Most of Dr. Stanley Dowell’s patients are over 50 and nearly all prime candidates for suffering serious complications if coronavirus strikes. Faced with no cure and only experimental treatment of the novel disease, Dowell has his own action plan: systematic management of each symptom.

“Of course, the first plan of action is for our patients to stay home,” he said. “Then, if coronavirus is somehow contracted, the patient is supported through the disease. What I mean by that is whatever system is failing, I would treat the effects of that deficiency until the viral syndrome has passed. Then we can pull back.

“Let’s suppose the virus is causing difficulty in breathing, some degree of acute respiratory distress syndrome, then that patient would be put on a ventilator to support breathing,” he said. “If the heart function goes down, we prescribe meds that help the heart beat stronger.”

Dowell’s plan of action models care being dispensed by many physicians in various parts of the country. Doctors and patients, together, are fighting back.

“People are trying to adjust to the new norm,” Dowell said. “The way life is right now – there have been a lot of changes. There are lots of ads regarding the coronavirus on television that targets seniors. A higher mortality rate and a higher number of complications from the virus are expected in that demographic. People come in and say, ‘Doc, they are talking about me.’ First things first, I try to calm their fears.”

For nearly a month now, Dowell has been calming fears and reassuring his patients that just because they are more vulnerable to coronavirus than other age groups, it doesn’t have to be fatal.

“The first thing my patients are doing is taking the stay-at-home order seriously. They are calling their families to say, ‘Look, I’m going to be home, and I’m not coming out. If I need something, I will call and let you know. But I don’t need a whole lot of people visiting. I’m alright.’ The isolation is an unfortunate by-product of sheltering in place for many seniors. It’s a trade-off.”

Most of his patients are taking the threat of infection seriously,” said Dowell.

“Once we get the fear and panic under control, common-sense measures can mitigate exposure and the complications which may follow. Frequent and thorough hand-washing, staying at home, and using social distancing, if they just have to go out, will keep everyone safe.”

One 80-year-old patient lost a life-long friend, and the family asked him to speak at the funeral, according to Dowell.

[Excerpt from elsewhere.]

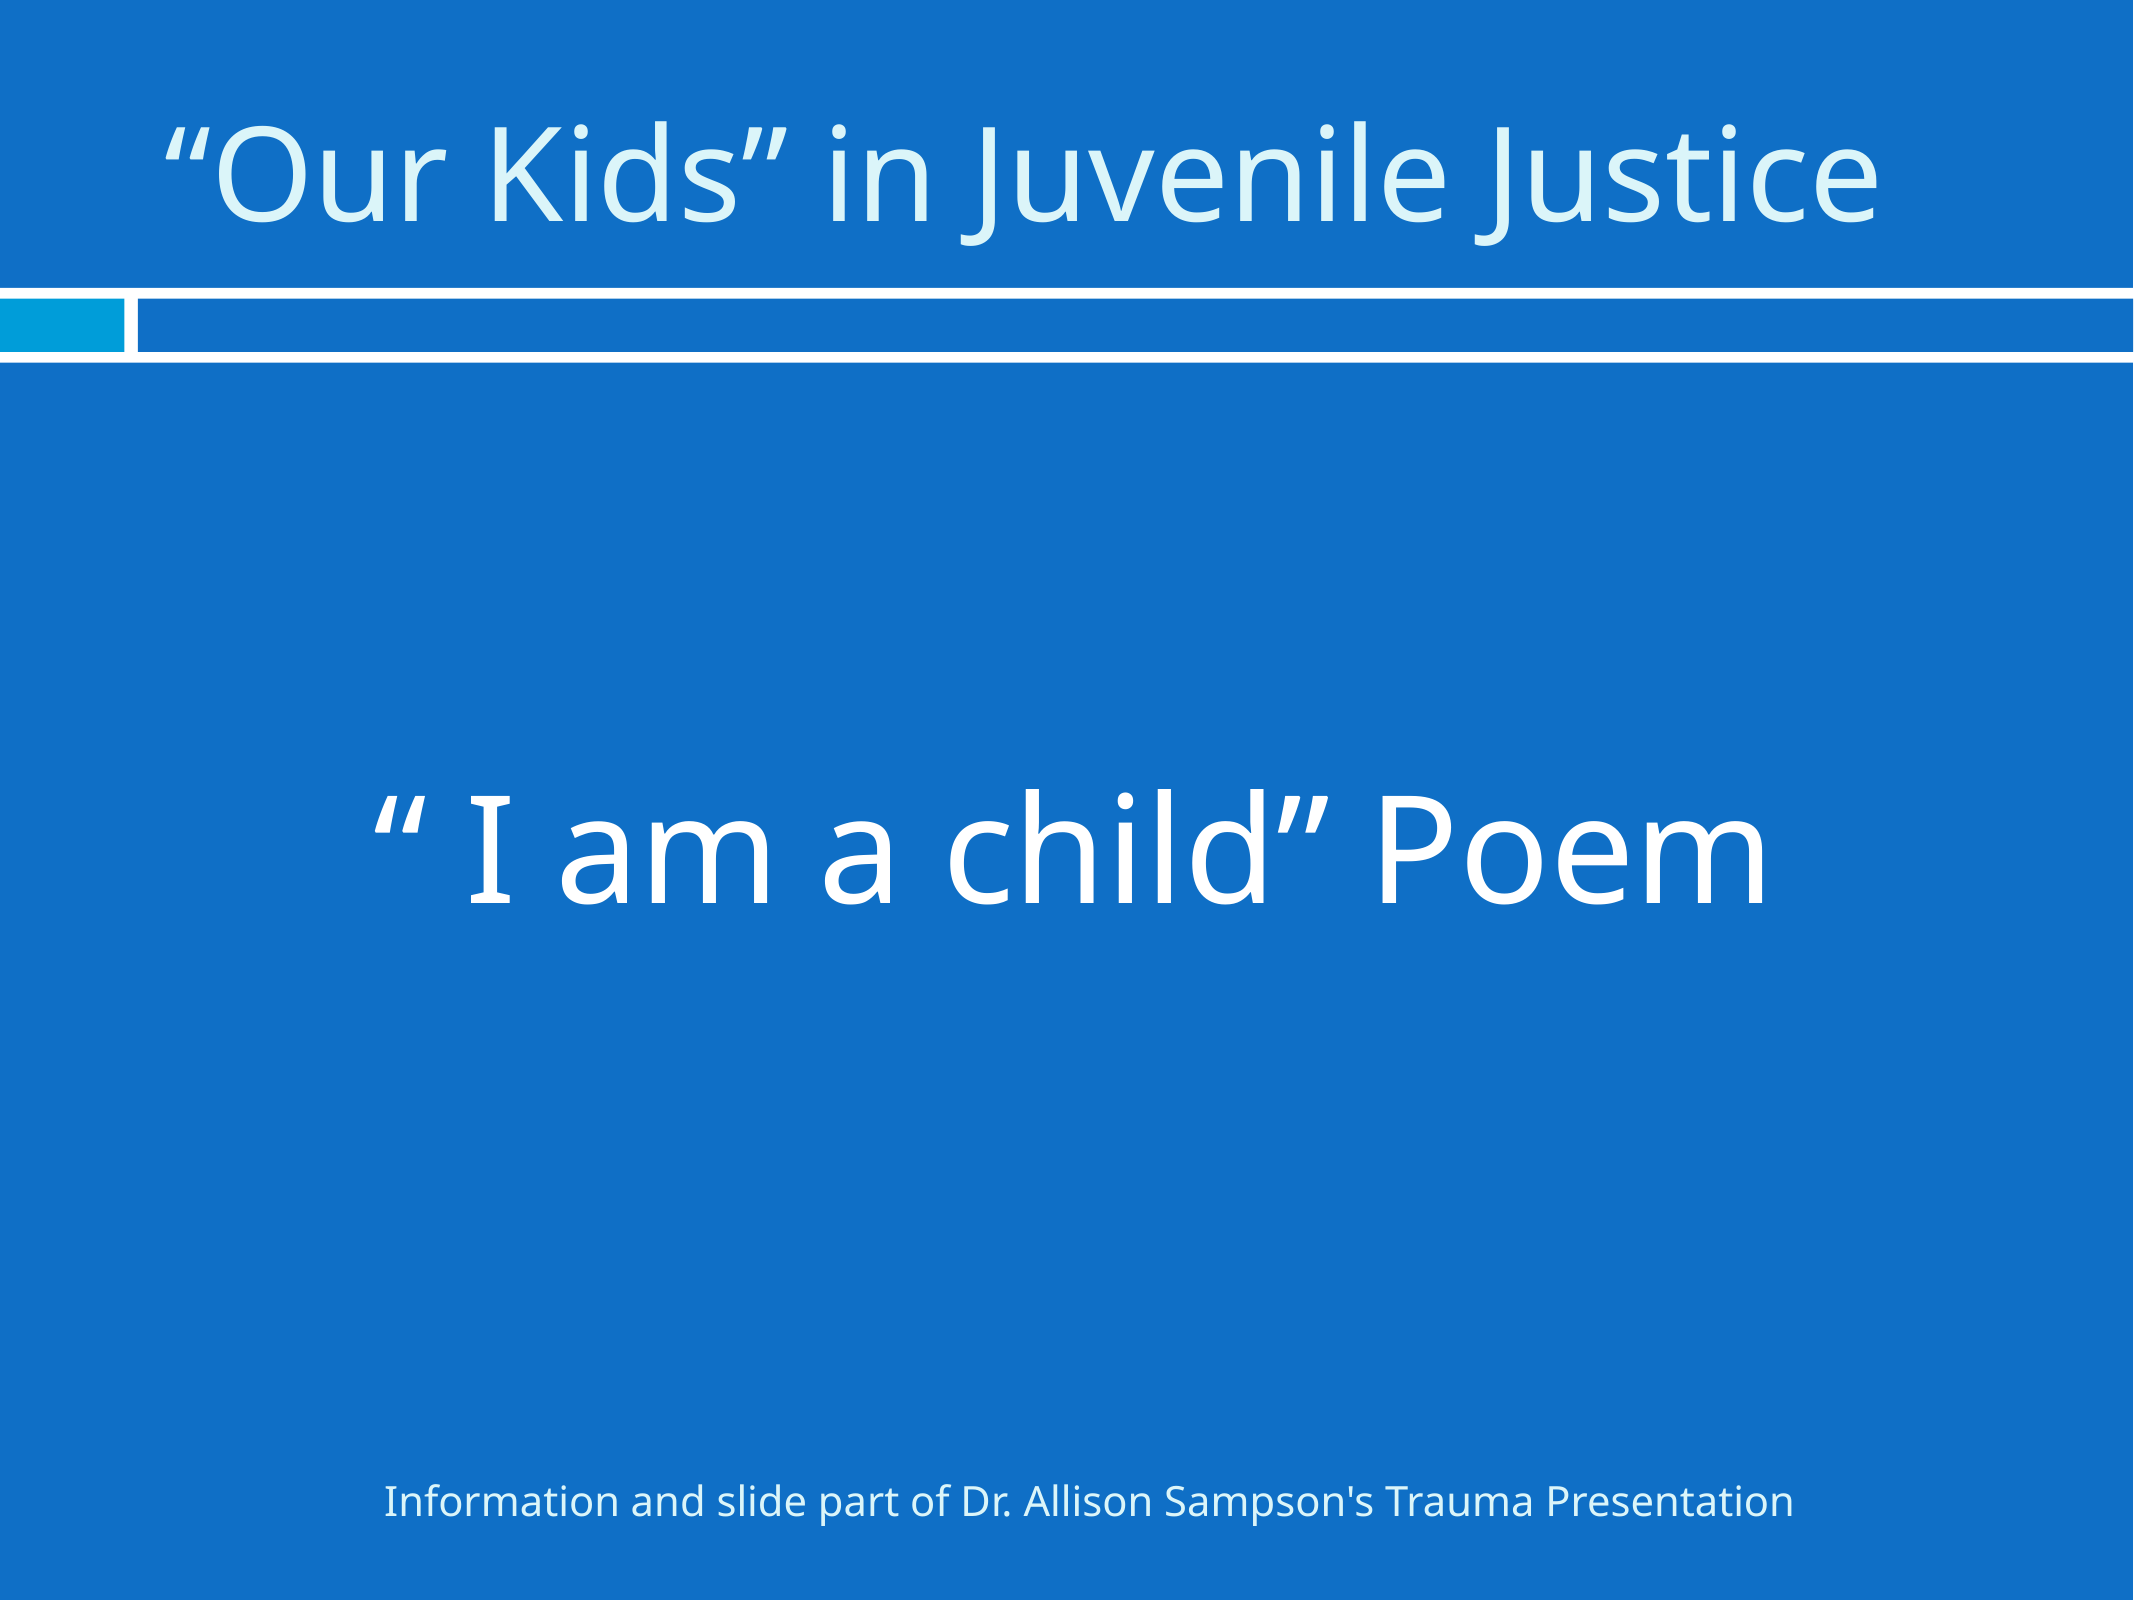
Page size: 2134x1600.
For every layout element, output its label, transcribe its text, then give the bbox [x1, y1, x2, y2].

“I stepped in to say that under doctor’s orders, he (the patient) would not be able to attend. It was a tough call, but the risk was too great. They grew up together, went to school together. But, I have to take each individual’s vulnerability very seriously,” Dowell said. “In a crowd, older people are more likely to catch the virus. It’s just not safe right now.”

As of April 2, Tennessee had confirmed 2,845 cases statewide, with 32 deaths. In Shelby County, there were 640 confirmed cases, with eight fatalities.

Among some of the more higher-risk individuals is the group of seniors over 60 and who have recently traveled

“Now that we are testing everybody, a higher number of young people will test positive Dowell projects. “I think moving forward, positive cases confirmed out of all the testing will remain at something like nine percent. Our death rate is still quite low. We have people walking out of quarantine without complications, or any life-threatening conditions. Overall, Memphis and Shelby County have been blessed beyond measure.”

There is one very important thing the public should remember, Dowell said. People who have COVID-19 and have no symptoms can still transmit the virus to others.

“Although there may be no sneezing or coughing, respiratory droplets could still become airborne when they are talking, or even just breathing,” Dowell said.

“Staying at home and being mindful of social distancing at all times will help keep Memphis and Shelby County safe and healthy. Everyone, even young, healthy people, must take these precautions seriously.”